Судаков. Да, Искра, ты, именно ты. Ты со всем этим часто во­зишься, умеешь, понимаешь, как надо. А милиция... черт знает, как с ними разговаривать. А я позвоню... Погоди, кому зво­нить?.. Черт, ни одного начальника по этому делу не знаю. С королем Саудовской Аравии обедал, с президентом Никсоном на одной фотографии вышел, а начальника районной милиции не знаю.

Зоя. Не ходите пока, надо подождать.

Наталья Гавриловна. Как же можно ждать? Его переведут в тюрьму.

Зоя. Да нет. Я матери сейчас сказала. Она выручит. Мать ларек за­крыла и помчалась. Ее там все знают, у нее там дружки — дядя Миша, Николай Длинный. Она лучше вас...

Наталья Гавриловна. Его там не били?

Зоя. Гражданин этот дал ему по шее, но милиционер знаете, как его одернул. Проша правильно себя ведет, не сопротивляется. Все твердит: я сын Судакова Степана Алексеевича.

Судаков. О-о-о-о!

Наталья Гавриловна. Нет, так нельзя! Зоечка, Искра, идите вместе. Пока не поздно... Мало ли что! Вдруг Проша начнет философствовать. А там, я слыхала, этого не любят. Идите!

Звонок. Искра открывает дверь в прихожую. В столовую входит мать Зои — Вера Васильевна. Она за руку ведет Прова.

Вера Васильевна. Здравствуйте. Извините. Вот он. (Зое.) Ты что в туфлях влезла, тапочки не переодела?

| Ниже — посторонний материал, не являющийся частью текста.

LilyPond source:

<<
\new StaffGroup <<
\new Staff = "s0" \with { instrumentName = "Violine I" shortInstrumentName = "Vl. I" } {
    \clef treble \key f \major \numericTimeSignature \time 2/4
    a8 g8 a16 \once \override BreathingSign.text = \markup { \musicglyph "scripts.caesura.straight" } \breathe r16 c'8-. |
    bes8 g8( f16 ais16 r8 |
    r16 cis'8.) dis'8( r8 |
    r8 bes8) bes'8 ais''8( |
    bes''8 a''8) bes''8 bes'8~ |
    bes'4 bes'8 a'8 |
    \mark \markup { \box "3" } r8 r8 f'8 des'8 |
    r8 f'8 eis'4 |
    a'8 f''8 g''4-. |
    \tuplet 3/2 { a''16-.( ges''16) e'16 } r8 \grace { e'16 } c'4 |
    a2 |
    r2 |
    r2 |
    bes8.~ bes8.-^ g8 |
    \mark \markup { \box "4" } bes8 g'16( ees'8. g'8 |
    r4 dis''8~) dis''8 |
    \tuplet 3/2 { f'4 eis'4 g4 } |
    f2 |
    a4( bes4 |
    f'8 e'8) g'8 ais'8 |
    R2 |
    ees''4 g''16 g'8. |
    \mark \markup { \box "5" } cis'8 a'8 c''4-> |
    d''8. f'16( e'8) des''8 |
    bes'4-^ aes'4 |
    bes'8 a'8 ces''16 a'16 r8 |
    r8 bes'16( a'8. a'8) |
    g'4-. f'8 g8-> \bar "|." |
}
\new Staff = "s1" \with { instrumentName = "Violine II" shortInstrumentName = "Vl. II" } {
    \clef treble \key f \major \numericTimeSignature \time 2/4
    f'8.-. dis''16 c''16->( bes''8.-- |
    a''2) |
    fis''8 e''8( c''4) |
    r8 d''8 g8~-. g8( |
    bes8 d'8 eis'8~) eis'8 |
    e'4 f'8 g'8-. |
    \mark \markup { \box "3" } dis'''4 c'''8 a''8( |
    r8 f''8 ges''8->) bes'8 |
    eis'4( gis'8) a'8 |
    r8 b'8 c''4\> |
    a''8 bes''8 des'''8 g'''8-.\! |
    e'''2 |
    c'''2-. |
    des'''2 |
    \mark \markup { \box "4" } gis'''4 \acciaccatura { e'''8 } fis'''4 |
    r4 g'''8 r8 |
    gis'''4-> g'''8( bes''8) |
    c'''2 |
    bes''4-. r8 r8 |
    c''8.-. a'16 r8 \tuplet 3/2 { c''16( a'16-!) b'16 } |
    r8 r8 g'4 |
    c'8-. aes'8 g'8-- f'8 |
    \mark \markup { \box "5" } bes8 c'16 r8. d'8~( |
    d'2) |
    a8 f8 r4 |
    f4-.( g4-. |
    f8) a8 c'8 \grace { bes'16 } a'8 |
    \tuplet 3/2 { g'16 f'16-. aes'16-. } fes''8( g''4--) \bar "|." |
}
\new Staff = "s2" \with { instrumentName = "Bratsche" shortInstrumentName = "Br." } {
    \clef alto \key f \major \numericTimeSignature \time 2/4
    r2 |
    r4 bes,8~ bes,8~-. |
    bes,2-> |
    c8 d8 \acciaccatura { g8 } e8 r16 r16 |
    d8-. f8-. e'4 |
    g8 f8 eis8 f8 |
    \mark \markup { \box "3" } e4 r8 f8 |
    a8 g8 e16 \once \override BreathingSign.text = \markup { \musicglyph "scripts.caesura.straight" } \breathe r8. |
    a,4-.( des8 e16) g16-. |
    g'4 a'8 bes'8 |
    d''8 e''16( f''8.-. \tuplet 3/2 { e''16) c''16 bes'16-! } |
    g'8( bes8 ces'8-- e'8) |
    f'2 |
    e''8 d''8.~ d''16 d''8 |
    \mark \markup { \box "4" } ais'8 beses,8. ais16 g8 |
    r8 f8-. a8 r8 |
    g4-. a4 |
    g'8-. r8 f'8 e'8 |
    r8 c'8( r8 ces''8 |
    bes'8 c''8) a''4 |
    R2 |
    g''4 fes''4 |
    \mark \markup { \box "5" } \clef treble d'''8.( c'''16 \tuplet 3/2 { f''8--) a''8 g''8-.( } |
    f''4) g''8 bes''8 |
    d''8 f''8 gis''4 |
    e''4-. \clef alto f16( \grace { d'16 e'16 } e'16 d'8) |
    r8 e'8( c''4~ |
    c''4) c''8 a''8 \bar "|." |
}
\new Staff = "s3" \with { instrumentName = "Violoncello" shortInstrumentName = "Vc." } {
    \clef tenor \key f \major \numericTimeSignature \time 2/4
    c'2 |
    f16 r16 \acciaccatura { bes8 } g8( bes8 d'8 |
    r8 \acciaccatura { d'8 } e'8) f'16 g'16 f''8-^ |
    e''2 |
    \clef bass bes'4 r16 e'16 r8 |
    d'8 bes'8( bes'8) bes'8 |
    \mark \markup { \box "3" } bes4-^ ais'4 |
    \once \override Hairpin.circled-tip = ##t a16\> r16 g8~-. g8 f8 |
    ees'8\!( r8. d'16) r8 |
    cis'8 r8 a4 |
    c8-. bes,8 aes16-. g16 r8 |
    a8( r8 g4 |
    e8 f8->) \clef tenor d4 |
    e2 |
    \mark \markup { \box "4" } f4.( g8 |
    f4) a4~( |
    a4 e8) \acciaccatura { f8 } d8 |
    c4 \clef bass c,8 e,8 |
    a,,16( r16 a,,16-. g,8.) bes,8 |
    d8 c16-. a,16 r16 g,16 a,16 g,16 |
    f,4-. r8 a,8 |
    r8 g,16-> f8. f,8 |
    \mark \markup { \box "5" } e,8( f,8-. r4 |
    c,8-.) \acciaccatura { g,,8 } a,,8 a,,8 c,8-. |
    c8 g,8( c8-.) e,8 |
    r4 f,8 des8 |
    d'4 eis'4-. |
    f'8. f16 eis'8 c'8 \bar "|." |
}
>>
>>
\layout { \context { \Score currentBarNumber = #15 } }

Наталья Гавриловна (бросаясь к сыну). Проша!.. Проша!.. (Целует его.) Мальчик, мой мальчик!.. (Плачет.)

Вера Васильевна. Да все! Закрыто. И протокол порвали. Васюков дежурит. Я говорю: «Отпускай под мое честное, отвечаю». Тот гаврик начал было тявкать, а я ему говорю: «Ты кому это розовые трусики нес, гад? Я вот жене скажу, адресок твой уже записан». Живо стих. (Дочери.) Ты в какой дом-то влезла, а? (Наталье Гавриловне.) Вы ее гоните, если чего. Они, мо­лодые, места своего не знают, стыда нет.

Наталья Гавриловна. Ваша Зоя девочка хорошая.

Вера Васильевна. Все они на чужих людях хороши, а матери дома — все замечания, выговора, будто мы совсем уж опилками набитые... Одно могу сказать: любит меня, любит. Любишь Зойка, а?

Зоя. Будет тебе.

Вера  Васильевна. Стесняется. Любит. Сердце доброе, в отца...

Ну, извините нас. Идем, Зойка.

Зоя. Иди, я не поздно приду.

Вера Васильевна. Еще бы поздно, узнала бы у меня!